[Information given — start]
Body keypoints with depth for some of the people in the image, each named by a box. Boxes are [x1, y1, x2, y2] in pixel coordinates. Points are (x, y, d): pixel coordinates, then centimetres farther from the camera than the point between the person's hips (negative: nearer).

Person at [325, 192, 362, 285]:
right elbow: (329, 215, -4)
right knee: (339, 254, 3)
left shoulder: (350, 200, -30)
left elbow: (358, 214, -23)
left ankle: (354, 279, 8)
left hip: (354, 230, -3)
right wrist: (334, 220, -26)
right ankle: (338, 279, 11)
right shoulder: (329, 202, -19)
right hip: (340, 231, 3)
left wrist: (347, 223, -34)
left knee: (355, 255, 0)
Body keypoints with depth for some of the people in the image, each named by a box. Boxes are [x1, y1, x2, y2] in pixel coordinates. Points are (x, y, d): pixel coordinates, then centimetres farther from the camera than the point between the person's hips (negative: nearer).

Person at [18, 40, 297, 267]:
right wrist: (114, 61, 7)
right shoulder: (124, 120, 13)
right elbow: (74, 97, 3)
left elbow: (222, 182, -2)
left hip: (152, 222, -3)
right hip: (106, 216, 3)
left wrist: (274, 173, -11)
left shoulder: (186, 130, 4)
[Information given — finish]
[Information given — start]
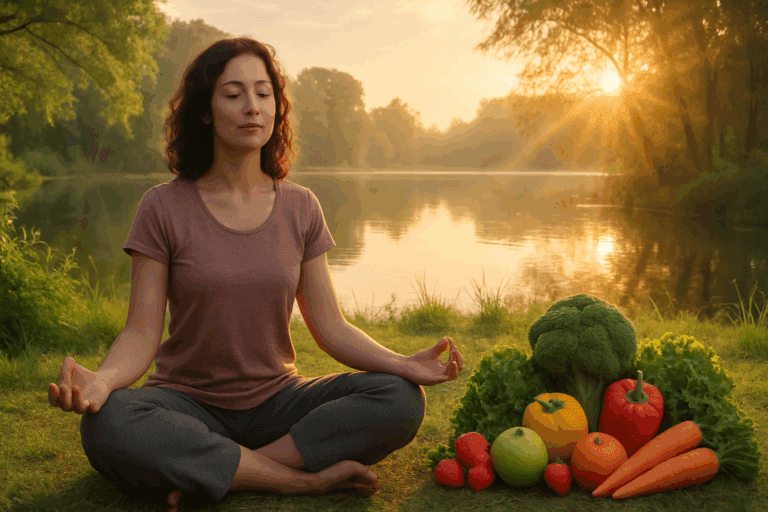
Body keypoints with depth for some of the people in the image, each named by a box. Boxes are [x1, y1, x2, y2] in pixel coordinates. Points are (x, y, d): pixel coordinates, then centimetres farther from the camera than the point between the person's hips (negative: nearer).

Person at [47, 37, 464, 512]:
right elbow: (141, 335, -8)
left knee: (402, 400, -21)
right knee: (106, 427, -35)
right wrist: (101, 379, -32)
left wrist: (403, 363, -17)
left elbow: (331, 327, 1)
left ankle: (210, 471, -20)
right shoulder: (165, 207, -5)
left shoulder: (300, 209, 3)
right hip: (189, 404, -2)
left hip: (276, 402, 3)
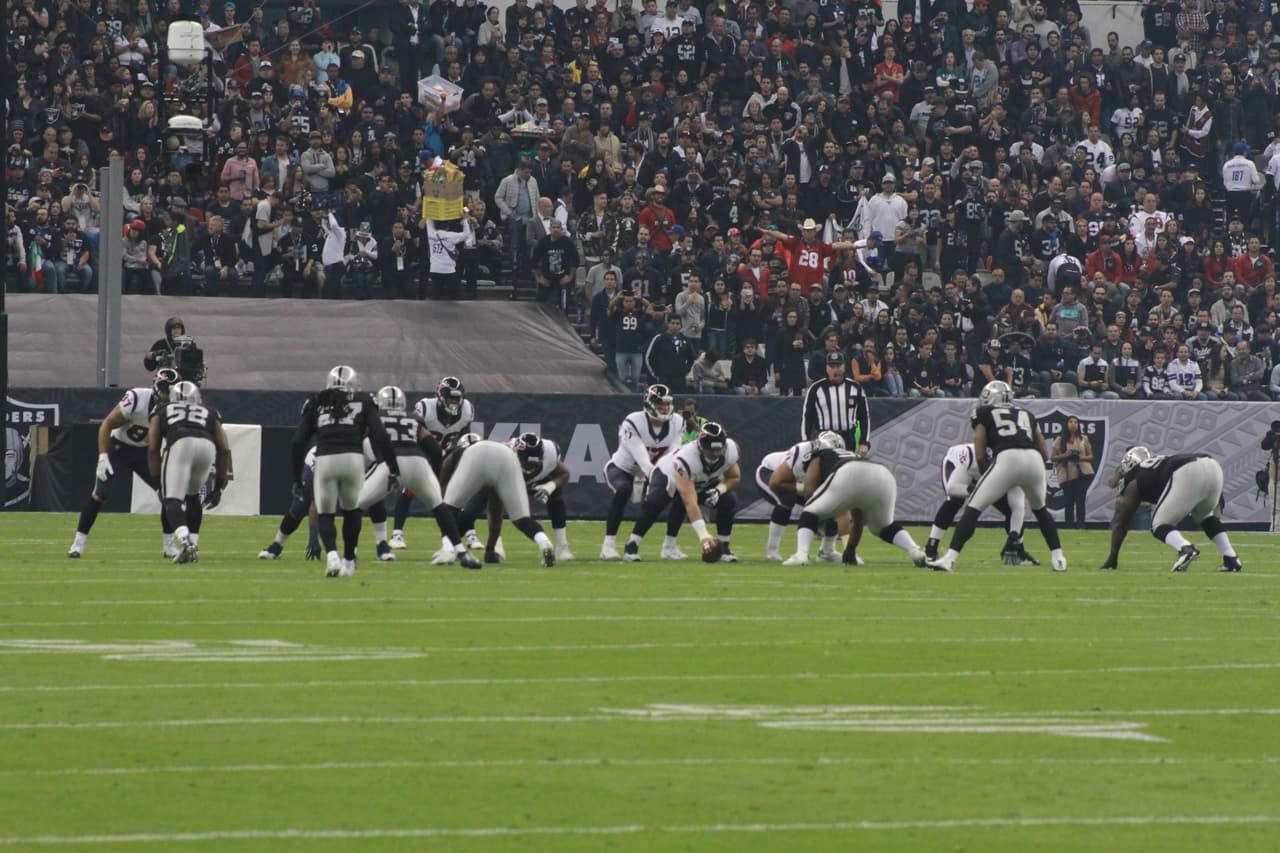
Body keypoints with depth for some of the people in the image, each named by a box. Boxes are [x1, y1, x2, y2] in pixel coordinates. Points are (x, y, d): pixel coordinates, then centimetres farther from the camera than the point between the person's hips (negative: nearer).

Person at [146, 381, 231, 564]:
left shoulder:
[Information given — finish]
## What is being asked
Your answer must consist of every line from the listing that holds the string "knee".

## Solution
right knee: (339, 254, 3)
left knee: (355, 255, 0)
left knee: (402, 400, -21)
right knee: (106, 427, -35)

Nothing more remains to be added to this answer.